The proteins are to be extracted for use as an anti-diarrhea medicine and might be added to health foods such as yogurt and granola bars.
"We can really help children with diarrhea get better faster. That is the idea," said Scott E. Deeter, president and chief executive of Sacramento-based Ventria Bioscience, emphasizing that a host of protections should keep the engineered plants and their seeds from escaping into surrounding fields.
But critics are assailing the effort, saying gene-altered plants inevitably migrate out of their home plots. In this case, they said, that could result in pharmacologically active proteins showing up in the food of unsuspecting consumers.
Although the proteins are not inherently dangerous, there would be little control over the doses people might get exposed to, and some might be allergic to the proteins, said Jane Rissler of the Union of Concerned Scientists, a science policy advocacy group.
"This is not a product that everyone would want to consume," Rissler said, adding that other companies grow such plants indoors or in vats. "It is unwise to produce drugs in plants outdoors."
Consumer advocacy groups, including Consumers Union and the Washington-based Center for Food Safety, have also opposed Ventria's plans. "We definitely have big concerns," said Joseph Mendelson, the center's legal director.
Ventria has developed three varieties of rice, each endowed with a different human gene that makes the plants produce one of three human proteins. Two of them -- lactoferrin and lysozyme -- are bacteria-fighting compounds found in breast milk and saliva.
A recent company-sponsored study done in Peru concluded that children with severe diarrhea recovered a day and a half faster if the salty fluids they were prescribed were spiked with the proteins.
Deeter said production in plants is far cheaper than other methods, which should help make the therapy affordable in the developing world, where severe diarrhea kills 2 million children each year.
"Plants are phenomenal factories," Deeter said. "Our raw materials are the sun, soil and water."
The company is also talking to the Food and Drug Administration about putting the proteins into health foods. Its third variety of rice makes serum albumin, a blood protein used in medical therapies.
Until now, plants with human genes have been restricted to small test plots. In October, Ventria sought permission to grow its rice commercially on as many as 3,200 acres in Geary County, Kan., starting with 450 acres this spring.
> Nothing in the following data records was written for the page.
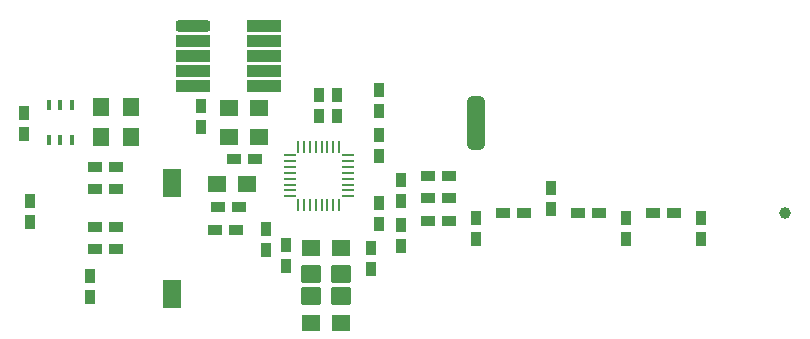
<source format=gtp>
G04 Layer_Color=8421504*
%FSLAX25Y25*%
%MOIN*%
G70*
G01*
G75*
%ADD10R,0.03200X0.04500*%
%ADD11R,0.04500X0.03200*%
%ADD12R,0.01575X0.03543*%
%ADD13R,0.05500X0.06300*%
%ADD14R,0.06300X0.05500*%
G04:AMPARAMS|DCode=15|XSize=66.93mil|YSize=57.09mil|CornerRadius=4.28mil|HoleSize=0mil|Usage=FLASHONLY|Rotation=0.000|XOffset=0mil|YOffset=0mil|HoleType=Round|Shape=RoundedRectangle|*
%AMROUNDEDRECTD15*
21,1,0.06693,0.04852,0,0,0.0*
21,1,0.05837,0.05709,0,0,0.0*
1,1,0.00856,0.02918,-0.02426*
1,1,0.00856,-0.02918,-0.02426*
1,1,0.00856,-0.02918,0.02426*
1,1,0.00856,0.02918,0.02426*
%
%ADD15ROUNDEDRECTD15*%
%ADD16R,0.06299X0.09409*%
G04:AMPARAMS|DCode=17|XSize=114.96mil|YSize=37.4mil|CornerRadius=0.94mil|HoleSize=0mil|Usage=FLASHONLY|Rotation=0.000|XOffset=0mil|YOffset=0mil|HoleType=Round|Shape=RoundedRectangle|*
%AMROUNDEDRECTD17*
21,1,0.11496,0.03553,0,0,0.0*
21,1,0.11309,0.03740,0,0,0.0*
1,1,0.00187,0.05655,-0.01777*
1,1,0.00187,-0.05655,-0.01777*
1,1,0.00187,-0.05655,0.01777*
1,1,0.00187,0.05655,0.01777*
%
%ADD17ROUNDEDRECTD17*%
G04:AMPARAMS|DCode=18|XSize=114.96mil|YSize=37.4mil|CornerRadius=9.35mil|HoleSize=0mil|Usage=FLASHONLY|Rotation=0.000|XOffset=0mil|YOffset=0mil|HoleType=Round|Shape=RoundedRectangle|*
%AMROUNDEDRECTD18*
21,1,0.11496,0.01870,0,0,0.0*
21,1,0.09626,0.03740,0,0,0.0*
1,1,0.01870,0.04813,-0.00935*
1,1,0.01870,-0.04813,-0.00935*
1,1,0.01870,-0.04813,0.00935*
1,1,0.01870,0.04813,0.00935*
%
%ADD18ROUNDEDRECTD18*%
%ADD19O,0.00984X0.04134*%
%ADD20O,0.04134X0.00984*%
G04:AMPARAMS|DCode=21|XSize=59.06mil|YSize=177.16mil|CornerRadius=14.76mil|HoleSize=0mil|Usage=FLASHONLY|Rotation=0.000|XOffset=0mil|YOffset=0mil|HoleType=Round|Shape=RoundedRectangle|*
%AMROUNDEDRECTD21*
21,1,0.05906,0.14764,0,0,0.0*
21,1,0.02953,0.17716,0,0,0.0*
1,1,0.02953,0.01476,-0.07382*
1,1,0.02953,-0.01476,-0.07382*
1,1,0.02953,-0.01476,0.07382*
1,1,0.02953,0.01476,0.07382*
%
%ADD21ROUNDEDRECTD21*%
%ADD22C,0.03937*%
D10*
X30000Y93500D02*
D03*
Y86500D02*
D03*
X10000Y118500D02*
D03*
Y111500D02*
D03*
X7874Y147988D02*
D03*
Y140988D02*
D03*
X88583Y102406D02*
D03*
Y109406D02*
D03*
X95043Y97106D02*
D03*
Y104106D02*
D03*
X66929Y150209D02*
D03*
Y143209D02*
D03*
X112323Y154091D02*
D03*
Y147091D02*
D03*
X106323Y154091D02*
D03*
Y147091D02*
D03*
X126043Y148606D02*
D03*
Y155606D02*
D03*
Y140606D02*
D03*
Y133606D02*
D03*
Y118106D02*
D03*
Y111106D02*
D03*
X133543Y103606D02*
D03*
Y110606D02*
D03*
Y125606D02*
D03*
Y118606D02*
D03*
X123543Y96106D02*
D03*
Y103106D02*
D03*
X158543Y113106D02*
D03*
Y106106D02*
D03*
X183543Y116106D02*
D03*
Y123106D02*
D03*
X208543Y113106D02*
D03*
Y106106D02*
D03*
X233543D02*
D03*
Y113106D02*
D03*
D11*
X31500Y102500D02*
D03*
X38500D02*
D03*
Y110000D02*
D03*
X31500D02*
D03*
X38500Y122500D02*
D03*
X31500D02*
D03*
Y130000D02*
D03*
X38500D02*
D03*
X77799Y132579D02*
D03*
X84799D02*
D03*
X72543Y116606D02*
D03*
X79543D02*
D03*
X78402Y109153D02*
D03*
X71402D02*
D03*
X149543Y119606D02*
D03*
X142543D02*
D03*
Y127106D02*
D03*
X149543D02*
D03*
X167543Y114606D02*
D03*
X174543D02*
D03*
X192543D02*
D03*
X199543D02*
D03*
X224543D02*
D03*
X217543D02*
D03*
X142543Y112106D02*
D03*
X149543D02*
D03*
D12*
X23917Y150571D02*
D03*
X19980D02*
D03*
X16043D02*
D03*
X23917Y138839D02*
D03*
X19980D02*
D03*
X16043D02*
D03*
D13*
X43602Y150000D02*
D03*
Y140000D02*
D03*
X33602Y150000D02*
D03*
Y140000D02*
D03*
D14*
X76043Y149606D02*
D03*
X86043D02*
D03*
X76043Y140106D02*
D03*
X86043D02*
D03*
X82165Y124409D02*
D03*
X72165D02*
D03*
X113543Y103106D02*
D03*
X103543D02*
D03*
Y78106D02*
D03*
X113543D02*
D03*
D15*
X103622Y94346D02*
D03*
X113465D02*
D03*
Y86866D02*
D03*
X103622D02*
D03*
D16*
X57185Y124784D02*
D03*
Y87815D02*
D03*
D17*
X87933Y157106D02*
D03*
X64153D02*
D03*
X87933Y162106D02*
D03*
X64153D02*
D03*
X87933Y167106D02*
D03*
X64153D02*
D03*
X87933Y172106D02*
D03*
X64153D02*
D03*
X87933Y177106D02*
D03*
D18*
X64153D02*
D03*
D19*
X112933Y117461D02*
D03*
X110965D02*
D03*
X108996D02*
D03*
X107028D02*
D03*
X105059D02*
D03*
X103091D02*
D03*
X101122D02*
D03*
X99154D02*
D03*
Y136752D02*
D03*
X101122D02*
D03*
X103091D02*
D03*
X105059D02*
D03*
X107028D02*
D03*
X108996D02*
D03*
X110965D02*
D03*
X112933D02*
D03*
D20*
X96398Y120217D02*
D03*
Y122185D02*
D03*
Y124153D02*
D03*
Y126122D02*
D03*
Y128091D02*
D03*
Y130059D02*
D03*
Y132028D02*
D03*
Y133996D02*
D03*
X115689D02*
D03*
Y132028D02*
D03*
Y130059D02*
D03*
Y128091D02*
D03*
Y126122D02*
D03*
Y124153D02*
D03*
Y122185D02*
D03*
Y120217D02*
D03*
D21*
X158543Y144606D02*
D03*
D22*
X261417Y114567D02*
D03*
M02*

</source>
A previous plan to grow the rice in southern Missouri was dropped when beermaker Anheuser-Busch -- the nation's largest rice buyer, which has expressed concern about the safety and consumer acceptance of gene-altered rice -- threatened to stop buying rice from the state if the deal went through.
Because no other rice is grown in Kansas and because rice can only grow in flooded areas, the risk of escape or cross-fertilization with other rice plants is nil there, Deeter said. The company will mill virtually all the seeds on site -- using dedicated equipment -- to minimize the risk of seeds getting mistakenly released or sold.
On Wednesday, the Agriculture Department published its draft environmental assessment, which concluded that the project posed no undue risks. The public can comment until March 30.
Also on Wednesday, the agency revealed that a type of rice seed in Arkansas had become contaminated with a different variety of genetically engineered rice, LL62, that was never released for marketing. The error was discovered in the course of an ongoing investigation into the widespread contamination of U.S. rice by yet another gene-altered variety, LL601, which has seriously disrupted rice exports.
Those problems, along with the previous discovery of unapproved, gene-altered StarLink corn in food and the accidental release of crops that had been engineered to make a vaccine for pig diarrhea, undermine the USDA's credibility, critics said.
"USDA's record is not good," Rissler said, pointing to several recent court judgments against the department and a December 2005 inspector general report that savaged the department for its poor oversight of biotechnology. "We don't think they can enforce even the inadequate system that is in place."